When plumber Gary Pusey pleaded guilty in May to insider trading, it was a victory not just for New York prosecutors, but for a little-known squad inside the US Securities and Exchange Commission (SEC) that uses data analysis to spot unusual trading patterns.
Formed in 2010, the Analysis and Detection Center of the SEC’s Market Abuse Unit culls through billions of rows of trading data going back 15 years to identify individuals who have made repeated, well-timed trades ahead of corporate news.
The new strategy is starting to show results, enabling the SEC to launch nine insider trading cases, about 7 percent of cases the agency filed since 2014 against people who trade on confidential corporate information.
It signals a shift in how the agency initiates insider trading probes, which are more often launched based on referrals from Wall Street’s self-regulator, the Financial Industry Regulatory Authority Inc (FINRA), or tip offs.
“It’s essentially the new frontier,” said Andrew Ceresney, the SEC’s enforcement director. “We have tremendous amounts of data available to use, and we’ve been developing tools to take advantage of that.”
That data was key to spotting trades by Pusey ahead of at least 10 deals from 2014 to last year involving Barclays PLC, where his friend Steven McClatchey worked.
The SEC has also used data mining in a high-profile probe of traders who it said made more than US$100 million using information obtained by Ukrainian hackers.
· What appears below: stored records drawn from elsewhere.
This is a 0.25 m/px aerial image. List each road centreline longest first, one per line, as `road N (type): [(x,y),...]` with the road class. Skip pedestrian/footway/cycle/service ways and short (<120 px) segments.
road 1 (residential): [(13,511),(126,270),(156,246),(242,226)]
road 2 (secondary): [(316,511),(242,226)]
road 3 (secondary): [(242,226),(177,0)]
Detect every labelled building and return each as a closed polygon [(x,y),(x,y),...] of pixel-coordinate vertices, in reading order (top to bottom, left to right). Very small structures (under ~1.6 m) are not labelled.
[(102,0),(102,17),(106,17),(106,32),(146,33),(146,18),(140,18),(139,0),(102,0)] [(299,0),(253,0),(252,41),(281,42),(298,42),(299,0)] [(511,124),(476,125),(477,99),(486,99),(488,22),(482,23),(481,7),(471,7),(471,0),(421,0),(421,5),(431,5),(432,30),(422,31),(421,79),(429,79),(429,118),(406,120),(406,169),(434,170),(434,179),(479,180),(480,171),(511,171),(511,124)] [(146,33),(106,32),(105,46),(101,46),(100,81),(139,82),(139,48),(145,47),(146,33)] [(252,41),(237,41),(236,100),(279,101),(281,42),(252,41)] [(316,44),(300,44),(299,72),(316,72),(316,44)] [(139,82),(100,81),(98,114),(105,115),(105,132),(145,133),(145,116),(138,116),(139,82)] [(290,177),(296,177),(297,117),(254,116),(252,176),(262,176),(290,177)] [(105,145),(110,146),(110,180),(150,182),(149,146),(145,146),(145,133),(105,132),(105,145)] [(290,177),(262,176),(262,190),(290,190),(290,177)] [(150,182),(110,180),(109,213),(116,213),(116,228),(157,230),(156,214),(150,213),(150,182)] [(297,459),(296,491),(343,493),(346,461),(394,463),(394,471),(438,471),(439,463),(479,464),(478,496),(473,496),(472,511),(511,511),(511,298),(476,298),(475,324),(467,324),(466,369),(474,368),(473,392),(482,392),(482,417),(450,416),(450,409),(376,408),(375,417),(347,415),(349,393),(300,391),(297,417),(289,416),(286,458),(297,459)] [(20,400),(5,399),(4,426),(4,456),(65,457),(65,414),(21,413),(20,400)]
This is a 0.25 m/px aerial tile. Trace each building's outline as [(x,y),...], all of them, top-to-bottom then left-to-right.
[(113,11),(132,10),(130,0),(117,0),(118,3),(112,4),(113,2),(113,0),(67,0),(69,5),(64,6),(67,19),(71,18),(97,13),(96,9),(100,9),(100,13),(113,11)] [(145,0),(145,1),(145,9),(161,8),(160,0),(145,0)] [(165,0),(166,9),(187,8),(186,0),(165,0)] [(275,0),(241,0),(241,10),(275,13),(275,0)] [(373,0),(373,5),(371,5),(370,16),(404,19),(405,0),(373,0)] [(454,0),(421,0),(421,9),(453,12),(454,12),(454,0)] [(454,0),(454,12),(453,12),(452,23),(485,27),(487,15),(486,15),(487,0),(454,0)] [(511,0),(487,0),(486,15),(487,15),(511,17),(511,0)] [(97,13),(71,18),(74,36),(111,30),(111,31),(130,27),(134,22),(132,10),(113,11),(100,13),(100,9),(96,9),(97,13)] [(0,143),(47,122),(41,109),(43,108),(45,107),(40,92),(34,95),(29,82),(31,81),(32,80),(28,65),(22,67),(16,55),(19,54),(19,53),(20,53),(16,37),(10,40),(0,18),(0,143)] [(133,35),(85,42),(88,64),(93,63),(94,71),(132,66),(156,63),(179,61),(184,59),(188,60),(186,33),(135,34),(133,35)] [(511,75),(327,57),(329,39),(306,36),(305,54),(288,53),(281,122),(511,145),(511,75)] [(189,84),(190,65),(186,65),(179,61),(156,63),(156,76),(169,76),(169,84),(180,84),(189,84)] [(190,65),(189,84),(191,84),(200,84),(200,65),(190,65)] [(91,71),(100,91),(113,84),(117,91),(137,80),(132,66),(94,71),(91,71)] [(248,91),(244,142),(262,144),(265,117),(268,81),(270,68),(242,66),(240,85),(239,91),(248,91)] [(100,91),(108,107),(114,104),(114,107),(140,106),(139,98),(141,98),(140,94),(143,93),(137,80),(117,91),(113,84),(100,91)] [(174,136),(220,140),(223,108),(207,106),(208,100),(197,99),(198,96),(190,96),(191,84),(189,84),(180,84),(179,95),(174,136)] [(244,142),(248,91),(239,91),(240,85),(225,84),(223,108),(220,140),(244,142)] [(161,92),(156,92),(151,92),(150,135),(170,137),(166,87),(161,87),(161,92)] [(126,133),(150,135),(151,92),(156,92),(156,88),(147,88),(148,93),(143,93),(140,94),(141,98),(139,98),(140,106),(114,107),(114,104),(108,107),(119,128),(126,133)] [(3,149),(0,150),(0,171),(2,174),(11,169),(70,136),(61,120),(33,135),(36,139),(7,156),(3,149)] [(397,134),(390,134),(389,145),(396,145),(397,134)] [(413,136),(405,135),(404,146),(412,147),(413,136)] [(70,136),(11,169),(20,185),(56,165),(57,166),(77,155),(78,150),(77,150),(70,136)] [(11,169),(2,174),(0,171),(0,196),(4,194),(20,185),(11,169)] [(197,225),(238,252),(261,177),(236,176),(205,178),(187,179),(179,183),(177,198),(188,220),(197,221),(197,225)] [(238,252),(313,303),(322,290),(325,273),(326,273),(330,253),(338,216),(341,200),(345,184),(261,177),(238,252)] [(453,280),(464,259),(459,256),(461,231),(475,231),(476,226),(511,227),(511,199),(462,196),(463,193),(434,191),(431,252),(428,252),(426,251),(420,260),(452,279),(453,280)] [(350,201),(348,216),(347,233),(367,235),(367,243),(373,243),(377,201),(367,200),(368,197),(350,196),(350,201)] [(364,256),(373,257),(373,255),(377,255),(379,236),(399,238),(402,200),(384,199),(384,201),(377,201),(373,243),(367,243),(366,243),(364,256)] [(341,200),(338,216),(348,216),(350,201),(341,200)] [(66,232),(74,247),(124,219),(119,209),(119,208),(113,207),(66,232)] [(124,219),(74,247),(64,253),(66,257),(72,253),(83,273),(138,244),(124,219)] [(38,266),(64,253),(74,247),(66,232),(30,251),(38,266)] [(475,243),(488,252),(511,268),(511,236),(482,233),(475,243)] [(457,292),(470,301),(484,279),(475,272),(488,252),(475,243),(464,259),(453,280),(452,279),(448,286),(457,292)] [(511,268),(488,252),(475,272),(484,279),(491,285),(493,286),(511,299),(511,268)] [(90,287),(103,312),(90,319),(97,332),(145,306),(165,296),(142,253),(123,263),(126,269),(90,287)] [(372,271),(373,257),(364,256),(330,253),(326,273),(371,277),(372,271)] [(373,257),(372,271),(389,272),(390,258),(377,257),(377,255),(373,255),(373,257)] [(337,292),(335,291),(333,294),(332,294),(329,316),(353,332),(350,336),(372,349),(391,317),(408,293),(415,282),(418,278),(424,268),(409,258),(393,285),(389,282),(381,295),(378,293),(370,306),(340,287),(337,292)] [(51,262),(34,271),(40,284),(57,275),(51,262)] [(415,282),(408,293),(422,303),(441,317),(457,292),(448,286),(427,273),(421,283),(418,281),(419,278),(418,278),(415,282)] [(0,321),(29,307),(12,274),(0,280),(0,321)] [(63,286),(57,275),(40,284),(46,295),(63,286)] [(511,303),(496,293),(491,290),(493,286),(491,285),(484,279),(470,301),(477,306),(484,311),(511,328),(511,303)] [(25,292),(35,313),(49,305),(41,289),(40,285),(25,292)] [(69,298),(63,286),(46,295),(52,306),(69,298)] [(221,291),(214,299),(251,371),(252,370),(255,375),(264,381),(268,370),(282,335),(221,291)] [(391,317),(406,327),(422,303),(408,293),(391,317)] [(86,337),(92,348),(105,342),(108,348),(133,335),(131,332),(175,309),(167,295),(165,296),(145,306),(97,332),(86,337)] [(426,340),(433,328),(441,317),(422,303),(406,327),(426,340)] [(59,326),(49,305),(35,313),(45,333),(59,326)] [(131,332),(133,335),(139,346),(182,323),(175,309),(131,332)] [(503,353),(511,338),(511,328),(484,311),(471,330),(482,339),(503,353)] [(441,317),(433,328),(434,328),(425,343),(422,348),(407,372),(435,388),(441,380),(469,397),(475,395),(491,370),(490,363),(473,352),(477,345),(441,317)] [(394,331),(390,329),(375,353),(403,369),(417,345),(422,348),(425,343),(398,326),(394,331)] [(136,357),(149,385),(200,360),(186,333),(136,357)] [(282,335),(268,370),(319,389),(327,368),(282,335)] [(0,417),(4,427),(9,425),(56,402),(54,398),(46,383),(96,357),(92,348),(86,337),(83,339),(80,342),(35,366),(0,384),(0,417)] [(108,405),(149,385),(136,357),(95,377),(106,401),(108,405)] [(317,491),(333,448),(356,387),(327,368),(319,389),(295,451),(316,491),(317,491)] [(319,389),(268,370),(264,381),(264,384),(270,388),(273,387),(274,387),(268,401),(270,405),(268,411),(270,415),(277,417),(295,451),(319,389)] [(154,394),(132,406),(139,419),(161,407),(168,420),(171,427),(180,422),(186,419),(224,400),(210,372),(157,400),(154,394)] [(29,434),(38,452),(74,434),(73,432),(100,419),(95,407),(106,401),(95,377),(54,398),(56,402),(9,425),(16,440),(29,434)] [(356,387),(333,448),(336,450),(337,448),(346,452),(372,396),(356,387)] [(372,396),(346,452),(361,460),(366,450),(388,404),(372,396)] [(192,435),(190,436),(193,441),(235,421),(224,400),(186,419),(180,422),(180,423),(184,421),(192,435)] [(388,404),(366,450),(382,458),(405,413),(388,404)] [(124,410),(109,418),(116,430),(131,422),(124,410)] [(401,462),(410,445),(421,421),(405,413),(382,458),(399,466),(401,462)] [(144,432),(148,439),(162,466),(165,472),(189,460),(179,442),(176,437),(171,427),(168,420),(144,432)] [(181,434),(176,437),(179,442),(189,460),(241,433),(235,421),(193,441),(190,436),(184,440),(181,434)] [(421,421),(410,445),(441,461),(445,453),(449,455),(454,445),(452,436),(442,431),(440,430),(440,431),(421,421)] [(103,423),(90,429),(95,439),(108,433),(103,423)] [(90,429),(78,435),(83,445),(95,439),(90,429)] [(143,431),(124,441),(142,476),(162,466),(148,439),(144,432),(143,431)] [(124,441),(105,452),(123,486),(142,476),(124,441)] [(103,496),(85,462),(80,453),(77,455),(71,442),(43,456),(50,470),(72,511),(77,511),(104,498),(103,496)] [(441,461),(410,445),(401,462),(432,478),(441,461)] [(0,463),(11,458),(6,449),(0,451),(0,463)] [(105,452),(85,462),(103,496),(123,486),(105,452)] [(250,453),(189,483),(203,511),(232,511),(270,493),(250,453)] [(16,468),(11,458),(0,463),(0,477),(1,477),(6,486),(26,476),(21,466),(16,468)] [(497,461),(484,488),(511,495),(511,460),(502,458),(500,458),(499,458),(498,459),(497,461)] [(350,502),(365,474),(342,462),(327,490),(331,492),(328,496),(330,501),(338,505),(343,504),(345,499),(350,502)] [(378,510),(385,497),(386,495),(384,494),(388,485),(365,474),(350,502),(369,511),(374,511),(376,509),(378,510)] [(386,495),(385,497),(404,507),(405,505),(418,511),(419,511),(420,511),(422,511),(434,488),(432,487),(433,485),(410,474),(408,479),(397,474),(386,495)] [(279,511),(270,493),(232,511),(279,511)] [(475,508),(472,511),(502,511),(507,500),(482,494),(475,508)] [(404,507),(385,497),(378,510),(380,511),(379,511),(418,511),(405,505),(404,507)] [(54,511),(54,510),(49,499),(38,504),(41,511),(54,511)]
Others charged include former employees of law firm Wilson Sonsini Goodrich & Rosati and investment bank Goldman Sachs Group Inc.
In August, former Perella Weinberg Partners banker Sean Stewart was convicted in a case credited to the SEC unit. He denies wrongdoing and is expected to appeal.
The cases have come at a time when other US and European regulators have increasingly looked to find ways to take advantage Big Data in order to strengthen their enforcement operations and market surveillance.
For the SEC, the six-year data push has had the benefit of giving it some extra autonomy in pursuing insider trading probes beyond the inquiries and referrals that self-regulatory organizations such as FINRA produce for the agency.
The SEC does not have a direct feed of the markets’ trading data. Instead, it mines 10 billion rows of “blue sheet” data of trades executed by brokerages that the agency gathered in various investigations.
The units’ analysts use a homegrown program called Artemis to analyze patterns and relationships among multiple traders.
Joseph Sansone, a co-chief of the Market Abuse Unit, said the SEC mines data to identify individuals who repeatedly buy stock ahead of mergers, enabling the agency to focus on repeat offenders.
“The ability to see a pattern of multiple trades over a matter of months or years gives us confidence to invest resources into investigations,” he said.
The SEC also uses software from privately held Palantir Technologies Inc, which identifies links between individuals and entities by connecting pieces of information from multiple data sources.
The agency last year awarded Palantir a five-year, US$90 million contract.
In Pusey’s case, the SEC said that the data unit “detected an illicit pattern of trading” by the plumber, who successfully traded ahead of mergers involving companies that included Entropic Communications Inc and CVS Health Corp. In all of the deals, the target or acquirer were represented by Barclays.
The SEC referred the case to federal prosecutors in Manhattan and the FBI.
In December last year, Pusey, 47, began actively cooperating with them, providing “detailed information” about his source, according to court papers.
In May, the FBI arrested that source, McClatchey, a close friend of Pusey’s who then worked as a director at Barclays.
McClatchey, 58, in July pleaded guilty to tipping Pusey in exchange for money. He agreed to not appeal any sentence of five years or less in prison and to forfeit US$76,000.
The men are set to be sentenced later this year. Lawyers for the defendants did not respond to requests for comment.
To be sure, even with data mining, traditional investigative techniques like enlisting cooperators and issuing subpoenas for documents remain key to building out a case.
The SEC has in the past acknowledged that it faces a challenge to keep up with technological advances in the securities markets it regulates, where spending by a number financial firms can surpass the agency’s own expenditures.
Despite its early success, the SEC’s ability to launch cases by data mining is also limited because it collects trading information on an ad hoc basis.
That is expected to change.
In April, the SEC released a plan to establish a database that stores every trade order, execution and cancellation. Known as a “consolidated audit trail,” it is a central repository that is expected to begin getting data from stock exchanges and FINRA by late next year.
Thomas Sporkin, a former senior SEC official with the law firm BuckleySandler, said the new database could significantly advance the SEC’s ability to track suspicious trading.
“Doing surveillance for insider trading today — it’s like we’re in the early days of the automobile,” he said. “What the consolidated audit trail will provide is the future. It’s the flying car.”